For two nights in a row, I heard a noise at my window. It sounded like a flying bug was stuck between the shade and the glass. Whenever I tried to look for it, though, I couldn’t find it.
This made for a rough time for me. You see, I had a really hard time sleeping with all that noise. And it was loud for sure. Without knowing what it was, my mind was imagining all sorts of things. I lay in bed, eyes squeezed shut, telling my anxiety over and over it was just a tiny beetle.
It wasn’t a mouse. It wasn’t going to jump into bed with me. It wouldn’t fly over to me. It was just a beetle.
By the second night, my fear had calmed down. Of course, that’s when Diesel finally heard the noise. With my anxiety ratcheting back up, he decided to hunt it down.
“It’s just a beetle,” I repeated to him. He decided that whatever it was was actually outside the window. I didn’t believe him, but we have a history.
Many years ago, I felt tremors in our bed. Diesel has always had a habit of moving a leg or foot while he sleeps, usually when they are hurting him. This had woken me up, though, and I wasn’t too happy about it.
Half-awake, I nudged him. “Quit shaking the bed.”
Also half-awake, he answered, “What are you talking about?”

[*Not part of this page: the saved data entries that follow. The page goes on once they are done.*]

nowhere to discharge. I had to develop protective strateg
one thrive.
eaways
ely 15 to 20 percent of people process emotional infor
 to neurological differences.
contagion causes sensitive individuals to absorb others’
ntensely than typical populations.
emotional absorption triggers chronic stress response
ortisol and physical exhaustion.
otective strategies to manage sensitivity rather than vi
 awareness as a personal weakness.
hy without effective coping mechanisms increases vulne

“Your legs. Quit shaking your legs because it’s moving the bed.”
Yikes. Okay, I thought, so what would move the bed like that?
“Maybe it’s the rock trucks driving by.”
“No, it isn’t. I didn’t hear any of them.”
This continued on for another minute or two, him giving me a reasonable answer and me not believing it.
“Or it’s an earthquake,” he finally said, then rolled over and fell back asleep. I, meanwhile, was wide awake for the rest of the night into morning worrying about an earthquake that may or may not have happened and could happen again.
So there I was the other night, remembering this and trying to accept the reasonable answer. It was really just a tiny little beetle, of those orange beetles known to flitter around the room incessantly. It was annoying but not scary.
Then Diesel moved the window shade and Mothra flew out.
Well, okay, maybe not Mothra. Possibly its twin. I held my breath so as to not shriek and risk waking up Choo-choo. Diesel dutifully smashed Mothra, scooped its body up into a tissue, and carried it away.
I was left in a state of shock. People always say not to make mountains out of molehills. From my experience, however, sometimes a “molehill” really is mountain. Or in this case, Mothra.